VoxCPM2-ONNX
ONNX Runtime models for VoxCPM2 — a 2B-parameter text-to-speech model by OpenBMB with voice cloning capability.
Run VoxCPM2 voice cloning on any CPU — no GPU needed.
Models
| File | Size | Description |
|---|---|---|
audio_vae_encoder.onnx + .data |
~185 MB | Audio waveform to latent features |
audio_vae_decoder.onnx + .data |
~176 MB | Latent features to 48 kHz waveform |
voxcpm2_prefill.onnx + .data |
~7.8 GB | Text + reference audio to KV cache + DiT hidden state |
voxcpm2_decode_step.onnx + .data |
~8.1 GB | Single autoregressive decode step (10 CFM steps baked in) |
All models use external_data=True — keep .onnx and .onnx.data files together.
Usage
# Install
pip install voxcpm>=2.0.2 torch>=2.4.0 onnxruntime>=1.18.0 soundfile numpy tqdm huggingface_hub
# Download models
python -c "
from huggingface_hub import snapshot_download
snapshot_download('ai4all8/VoxCPM2-ONNX', local_dir='./onnx_models', ignore_patterns=['*.md', '*.txt'])
"
# Download VoxCPM2 PyTorch weights (needed for preprocessing)
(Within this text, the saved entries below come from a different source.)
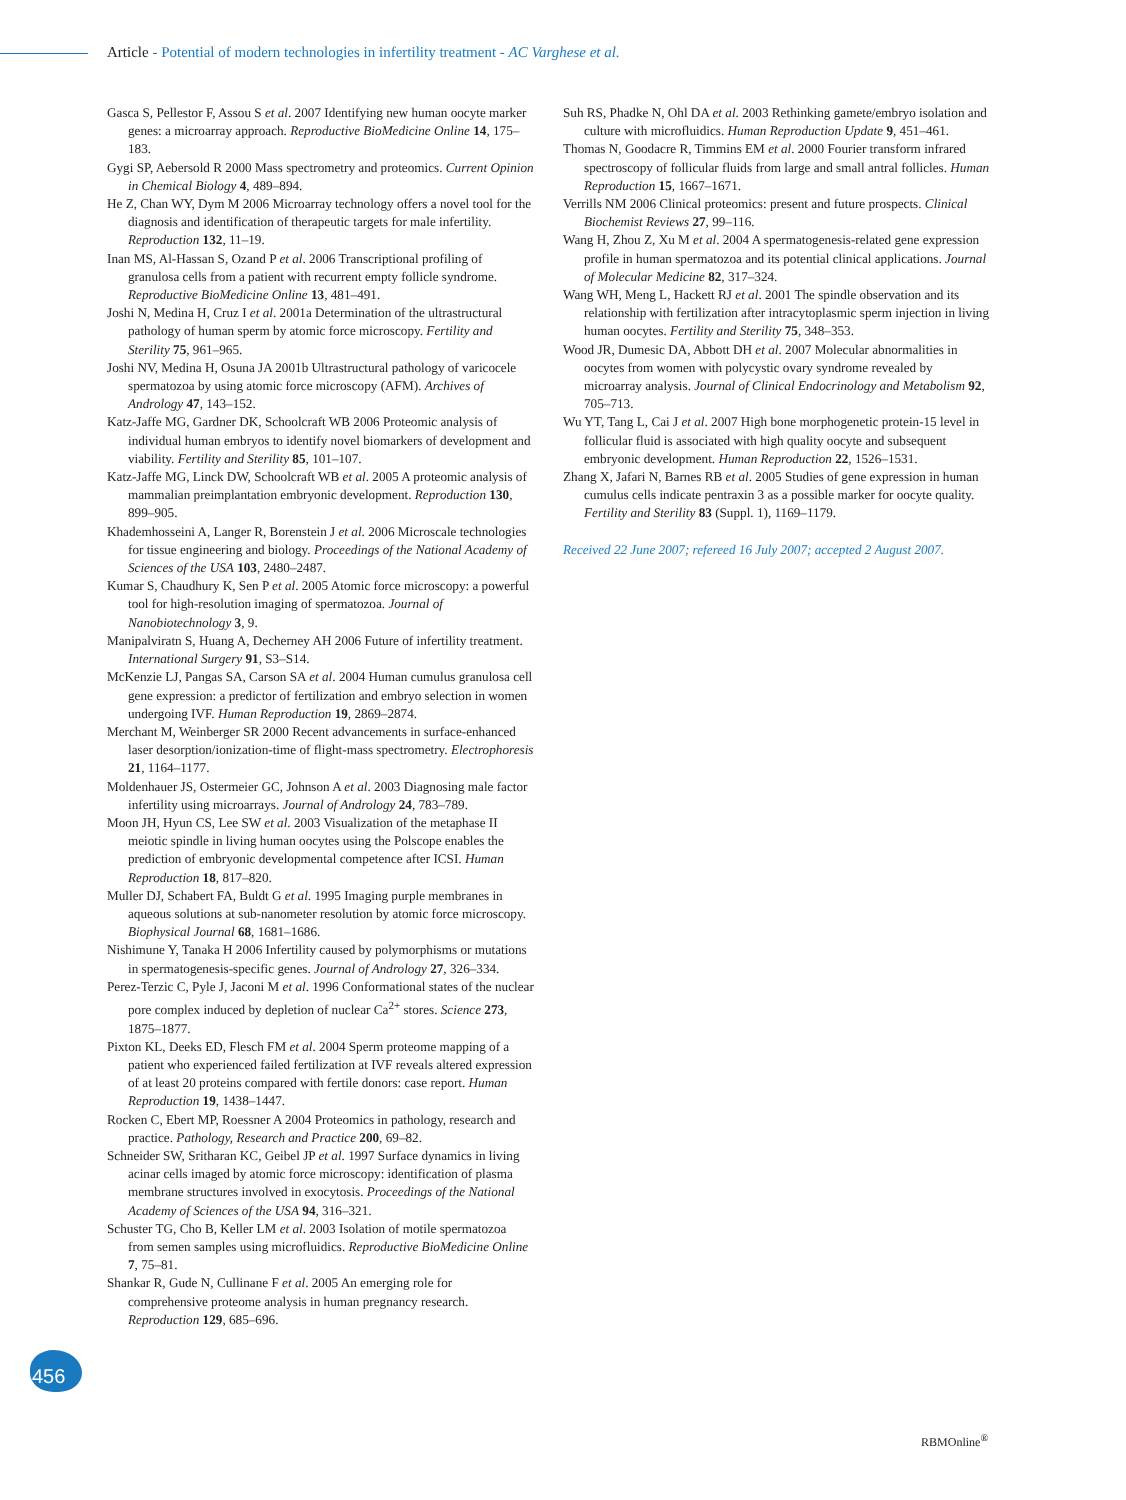Article - Potential of modern technologies in infertility treatment - AC Varghese et al.
Gasca S, Pellestor F, Assou S et al. 2007 Identifying new human oocyte marker genes: a microarray approach. Reproductive BioMedicine Online 14, 175–183.
Gygi SP, Aebersold R 2000 Mass spectrometry and proteomics. Current Opinion in Chemical Biology 4, 489–894.
He Z, Chan WY, Dym M 2006 Microarray technology offers a novel tool for the diagnosis and identification of therapeutic targets for male infertility. Reproduction 132, 11–19.
Inan MS, Al-Hassan S, Ozand P et al. 2006 Transcriptional profiling of granulosa cells from a patient with recurrent empty follicle syndrome. Reproductive BioMedicine Online 13, 481–491.
Joshi N, Medina H, Cruz I et al. 2001a Determination of the ultrastructural pathology of human sperm by atomic force microscopy. Fertility and Sterility 75, 961–965.
Joshi NV, Medina H, Osuna JA 2001b Ultrastructural pathology of varicocele spermatozoa by using atomic force microscopy (AFM). Archives of Andrology 47, 143–152.
Katz-Jaffe MG, Gardner DK, Schoolcraft WB 2006 Proteomic analysis of individual human embryos to identify novel biomarkers of development and viability. Fertility and Sterility 85, 101–107.
Katz-Jaffe MG, Linck DW, Schoolcraft WB et al. 2005 A proteomic analysis of mammalian preimplantation embryonic development. Reproduction 130, 899–905.
Khademhosseini A, Langer R, Borenstein J et al. 2006 Microscale technologies for tissue engineering and biology. Proceedings of the National Academy of Sciences of the USA 103, 2480–2487.
Kumar S, Chaudhury K, Sen P et al. 2005 Atomic force microscopy: a powerful tool for high-resolution imaging of spermatozoa. Journal of Nanobiotechnology 3, 9.
Manipalviratn S, Huang A, Decherney AH 2006 Future of infertility treatment. International Surgery 91, S3–S14.
McKenzie LJ, Pangas SA, Carson SA et al. 2004 Human cumulus granulosa cell gene expression: a predictor of fertilization and embryo selection in women undergoing IVF. Human Reproduction 19, 2869–2874.
Merchant M, Weinberger SR 2000 Recent advancements in surface-enhanced laser desorption/ionization-time of flight-mass spectrometry. Electrophoresis 21, 1164–1177.
Moldenhauer JS, Ostermeier GC, Johnson A et al. 2003 Diagnosing male factor infertility using microarrays. Journal of Andrology 24, 783–789.
Moon JH, Hyun CS, Lee SW et al. 2003 Visualization of the metaphase II meiotic spindle in living human oocytes using the Polscope enables the prediction of embryonic developmental competence after ICSI. Human Reproduction 18, 817–820.
Muller DJ, Schabert FA, Buldt G et al. 1995 Imaging purple membranes in aqueous solutions at sub-nanometer resolution by atomic force microscopy. Biophysical Journal 68, 1681–1686.
Nishimune Y, Tanaka H 2006 Infertility caused by polymorphisms or mutations in spermatogenesis-specific genes. Journal of Andrology 27, 326–334.
Perez-Terzic C, Pyle J, Jaconi M et al. 1996 Conformational states of the nuclear pore complex induced by depletion of nuclear Ca<sup>2+</sup> stores. Science 273, 1875–1877.
Pixton KL, Deeks ED, Flesch FM et al. 2004 Sperm proteome mapping of a patient who experienced failed fertilization at IVF reveals altered expression of at least 20 proteins compared with fertile donors: case report. Human Reproduction 19, 1438–1447.
Rocken C, Ebert MP, Roessner A 2004 Proteomics in pathology, research and practice. Pathology, Research and Practice 200, 69–82.
Schneider SW, Sritharan KC, Geibel JP et al. 1997 Surface dynamics in living acinar cells imaged by atomic force microscopy: identification of plasma membrane structures involved in exocytosis. Proceedings of the National Academy of Sciences of the USA 94, 316–321.
Schuster TG, Cho B, Keller LM et al. 2003 Isolation of motile spermatozoa from semen samples using microfluidics. Reproductive BioMedicine Online 7, 75–81.
Shankar R, Gude N, Cullinane F et al. 2005 An emerging role for comprehensive proteome analysis in human pregnancy research. Reproduction 129, 685–696.
Suh RS, Phadke N, Ohl DA et al. 2003 Rethinking gamete/embryo isolation and culture with microfluidics. Human Reproduction Update 9, 451–461.
Thomas N, Goodacre R, Timmins EM et al. 2000 Fourier transform infrared spectroscopy of follicular fluids from large and small antral follicles. Human Reproduction 15, 1667–1671.
Verrills NM 2006 Clinical proteomics: present and future prospects. Clinical Biochemist Reviews 27, 99–116.
Wang H, Zhou Z, Xu M et al. 2004 A spermatogenesis-related gene expression profile in human spermatozoa and its potential clinical applications. Journal of Molecular Medicine 82, 317–324.
Wang WH, Meng L, Hackett RJ et al. 2001 The spindle observation and its relationship with fertilization after intracytoplasmic sperm injection in living human oocytes. Fertility and Sterility 75, 348–353.
Wood JR, Dumesic DA, Abbott DH et al. 2007 Molecular abnormalities in oocytes from women with polycystic ovary syndrome revealed by microarray analysis. Journal of Clinical Endocrinology and Metabolism 92, 705–713.
Wu YT, Tang L, Cai J et al. 2007 High bone morphogenetic protein-15 level in follicular fluid is associated with high quality oocyte and subsequent embryonic development. Human Reproduction 22, 1526–1531.
Zhang X, Jafari N, Barnes RB et al. 2005 Studies of gene expression in human cumulus cells indicate pentraxin 3 as a possible marker for oocyte quality. Fertility and Sterility 83 (Suppl. 1), 1169–1179.
Received 22 June 2007; refereed 16 July 2007; accepted 2 August 2007.
456
RBMOnline<sup>®</sup>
python -c "from voxcpm import VoxCPM; VoxCPM.from_pretrained('openbmb/VoxCPM2')"
# Run inference (see GitHub repo for full CLI)
git clone https://github.com/ai4all8/VoxCPM2-ONNX.git
cd VoxCPM2-ONNX
python infer.py --text "Hello!" --ref_wav speaker.wav --ref_text "Reference transcript."
Full documentation and code: github.com/ai4all8/VoxCPM2-ONNX
Languages
- Cantonese (粵語)
- Mandarin (普通話)
- English
- Japanese (日本語)
Performance
| Platform | RTF | Notes |
|---|---|---|
| AMD Ryzen 9 (Windows) | ~4.5x | 8 cores, ORT sequential |
| Intel Core (Linux) | ~9.5x | Single-threaded |
RTF = Real-Time Factor (lower is better; 1.0 = real-time).
License
Apache License 2.0, same as the original VoxCPM2 model.
Attribution
Original model: VoxCPM2 by OpenBMB (Apache 2.0, Copyright OpenBMB / Tsinghua University).